This invention relates to an air-fuel ratio feedback control system and method for internal combustion engines which compensates for a response delay of air-fuel ratio detection at the engine exhaust side relative to changes in fuel injection at the engine intake side.
In recent electronically-controlled internal combustion engines, the amount of fuel supplied or injected into the engine is feedback-controlled in response to outputs of an oxygen sensor or an air-fuel ratio sensor disposed in the engine exhaust pipe so that the air-fuel ratio is regulated to a target air-fuel ratio to increase the exhaust purification efficiency of a three-way catalyst disposed in the engine exhaust pipe. The accuracy in the feedback control is rather lessened during transient engine conditions such as the engine acceleration or deceleration in which the amount of fuel rapidly changes, if the feedback control is effected during such a period in the similar manner as in the normal engine operation conditions.
It is to be noted that a part of fuel injected from fuel injectors sticks to intake port inner walls or intake valves of an engine and thereafter gradually evaporates and enters into cylinders causing a fuel supply transport time delay. Further, other time delays are caused, because the exhaust gas travels from the engine to the position of an oxygen sensor and the oxygen sensor has response time to detect the oxygen concentration in the exhaust gas.

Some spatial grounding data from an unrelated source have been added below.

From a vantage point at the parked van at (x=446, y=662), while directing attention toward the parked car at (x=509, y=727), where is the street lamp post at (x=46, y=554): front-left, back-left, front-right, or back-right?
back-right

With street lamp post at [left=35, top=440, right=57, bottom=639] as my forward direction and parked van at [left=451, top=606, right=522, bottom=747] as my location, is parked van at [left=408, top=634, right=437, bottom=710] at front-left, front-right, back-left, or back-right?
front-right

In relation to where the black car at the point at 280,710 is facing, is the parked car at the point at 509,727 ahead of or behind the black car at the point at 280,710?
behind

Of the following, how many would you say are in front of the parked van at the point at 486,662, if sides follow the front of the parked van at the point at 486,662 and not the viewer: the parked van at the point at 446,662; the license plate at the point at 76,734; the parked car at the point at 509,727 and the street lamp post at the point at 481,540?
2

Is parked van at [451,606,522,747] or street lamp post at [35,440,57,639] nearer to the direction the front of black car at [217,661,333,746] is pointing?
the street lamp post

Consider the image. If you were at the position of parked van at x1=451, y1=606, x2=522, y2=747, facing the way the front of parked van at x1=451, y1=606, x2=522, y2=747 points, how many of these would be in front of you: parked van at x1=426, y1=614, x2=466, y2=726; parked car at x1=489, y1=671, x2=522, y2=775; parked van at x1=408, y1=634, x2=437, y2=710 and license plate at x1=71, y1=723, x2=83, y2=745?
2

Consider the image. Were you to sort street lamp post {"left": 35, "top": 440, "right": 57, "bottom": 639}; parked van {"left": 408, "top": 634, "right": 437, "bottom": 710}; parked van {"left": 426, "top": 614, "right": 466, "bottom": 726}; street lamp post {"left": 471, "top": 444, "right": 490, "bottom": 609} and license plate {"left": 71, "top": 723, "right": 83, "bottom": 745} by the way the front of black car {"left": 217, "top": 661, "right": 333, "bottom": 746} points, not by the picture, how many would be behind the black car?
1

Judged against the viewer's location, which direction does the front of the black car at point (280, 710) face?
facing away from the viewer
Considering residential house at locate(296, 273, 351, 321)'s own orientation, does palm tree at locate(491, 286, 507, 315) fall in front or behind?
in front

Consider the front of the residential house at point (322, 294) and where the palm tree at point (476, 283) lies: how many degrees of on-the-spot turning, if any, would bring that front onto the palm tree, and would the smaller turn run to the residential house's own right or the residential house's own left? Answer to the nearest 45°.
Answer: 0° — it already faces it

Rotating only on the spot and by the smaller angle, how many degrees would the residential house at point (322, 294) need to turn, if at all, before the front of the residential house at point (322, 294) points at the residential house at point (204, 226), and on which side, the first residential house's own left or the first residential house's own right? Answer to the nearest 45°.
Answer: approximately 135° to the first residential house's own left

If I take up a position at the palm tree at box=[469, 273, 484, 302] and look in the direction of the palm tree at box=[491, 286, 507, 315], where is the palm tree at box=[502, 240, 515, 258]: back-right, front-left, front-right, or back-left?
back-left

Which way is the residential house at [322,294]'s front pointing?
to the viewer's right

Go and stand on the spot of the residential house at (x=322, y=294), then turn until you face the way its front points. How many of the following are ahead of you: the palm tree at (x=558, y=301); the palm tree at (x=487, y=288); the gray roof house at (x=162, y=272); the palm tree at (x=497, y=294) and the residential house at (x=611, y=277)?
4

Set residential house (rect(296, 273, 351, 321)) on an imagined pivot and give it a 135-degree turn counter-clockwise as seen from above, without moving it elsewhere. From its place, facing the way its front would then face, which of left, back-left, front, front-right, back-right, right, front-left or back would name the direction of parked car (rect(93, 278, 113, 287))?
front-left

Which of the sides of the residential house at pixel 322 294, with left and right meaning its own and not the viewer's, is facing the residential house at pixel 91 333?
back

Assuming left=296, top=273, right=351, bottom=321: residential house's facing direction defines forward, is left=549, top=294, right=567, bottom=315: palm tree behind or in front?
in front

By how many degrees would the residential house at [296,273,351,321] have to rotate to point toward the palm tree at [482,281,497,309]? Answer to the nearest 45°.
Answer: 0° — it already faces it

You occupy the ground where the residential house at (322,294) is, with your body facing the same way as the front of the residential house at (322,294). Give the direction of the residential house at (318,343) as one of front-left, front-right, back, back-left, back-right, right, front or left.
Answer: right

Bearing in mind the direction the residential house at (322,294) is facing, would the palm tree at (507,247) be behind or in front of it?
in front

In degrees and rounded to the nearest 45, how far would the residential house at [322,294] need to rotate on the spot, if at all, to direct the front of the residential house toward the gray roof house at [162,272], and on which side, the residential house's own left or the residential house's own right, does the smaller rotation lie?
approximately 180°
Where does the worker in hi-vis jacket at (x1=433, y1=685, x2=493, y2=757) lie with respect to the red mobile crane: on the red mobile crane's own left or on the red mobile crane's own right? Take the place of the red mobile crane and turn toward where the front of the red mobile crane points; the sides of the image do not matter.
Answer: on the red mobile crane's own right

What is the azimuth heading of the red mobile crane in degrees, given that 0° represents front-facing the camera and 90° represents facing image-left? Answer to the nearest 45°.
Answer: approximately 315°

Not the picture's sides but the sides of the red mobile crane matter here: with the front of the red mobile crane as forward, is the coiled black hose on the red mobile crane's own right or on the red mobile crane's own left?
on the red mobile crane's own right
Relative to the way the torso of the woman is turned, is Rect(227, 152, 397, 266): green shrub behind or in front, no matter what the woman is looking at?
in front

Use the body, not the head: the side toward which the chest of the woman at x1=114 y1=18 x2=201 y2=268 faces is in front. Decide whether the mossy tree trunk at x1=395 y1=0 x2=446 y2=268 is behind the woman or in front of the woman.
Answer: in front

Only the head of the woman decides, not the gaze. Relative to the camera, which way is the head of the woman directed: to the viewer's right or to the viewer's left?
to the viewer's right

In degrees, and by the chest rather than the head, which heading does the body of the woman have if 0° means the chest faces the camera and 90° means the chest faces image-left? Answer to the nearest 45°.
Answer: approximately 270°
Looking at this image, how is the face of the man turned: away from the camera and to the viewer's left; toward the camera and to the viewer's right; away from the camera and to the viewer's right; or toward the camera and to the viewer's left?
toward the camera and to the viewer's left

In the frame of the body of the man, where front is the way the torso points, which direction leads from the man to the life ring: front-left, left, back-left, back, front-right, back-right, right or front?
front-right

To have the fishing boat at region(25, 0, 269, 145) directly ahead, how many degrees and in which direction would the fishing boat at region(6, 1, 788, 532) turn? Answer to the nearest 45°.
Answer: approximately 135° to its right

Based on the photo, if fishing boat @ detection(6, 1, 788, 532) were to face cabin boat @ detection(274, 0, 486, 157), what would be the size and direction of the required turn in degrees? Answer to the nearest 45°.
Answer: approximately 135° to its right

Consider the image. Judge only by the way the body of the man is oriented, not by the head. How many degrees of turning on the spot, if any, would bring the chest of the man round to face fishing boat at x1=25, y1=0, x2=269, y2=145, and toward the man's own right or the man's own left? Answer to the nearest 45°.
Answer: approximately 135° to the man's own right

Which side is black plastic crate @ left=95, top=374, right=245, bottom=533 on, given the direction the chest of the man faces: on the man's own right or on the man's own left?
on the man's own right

Thus, the feedback control system has the fuel supply transport time delay and the air-fuel ratio detection time delay, from changes in the fuel injection amount at the engine intake side to the air-fuel ratio detection at the engine exhaust side. Those delays may result in a time period which corresponds to four to six rotations of the engine crankshaft.
The above delays cause a time delay in the feedback correction amount calculated based on the detected air-fuel ratio. The feedback correction amount changes with a time delay, if the amount of fuel to be injected is calculated in response to the feedback correction amount calculated based on the past fuel injection. That is, the feedback control does not follow quickly and lessens the accuracy in the feedback control, particularly when the fuel injection amount changes rapidly due to changes in the engine operation conditions.
It is therefore proposed in U.S. Pat. No. 4,586,478 (JP-A-58-27847) to stop the feedback control during the engine transient conditions. It is further proposed in JP-B1-7-26572 to stop or minimize the feedback control for a predetermined period when the engine transient condition is a rapid acceleration or deceleration, while effecting the normal feedback control when the engine transient condition is a slow acceleration or deceleration. The rapid acceleration or deceleration is defined as an acceleration or deceleration occurring immediately after the previous engine acceleration or deceleration, and the slow acceleration or deceleration is defined as an acceleration or deceleration occurring from the normal engine conditions. However, those proposed feedback controls are not satisfactory to compensate for the air-fuel ratio detection time delay.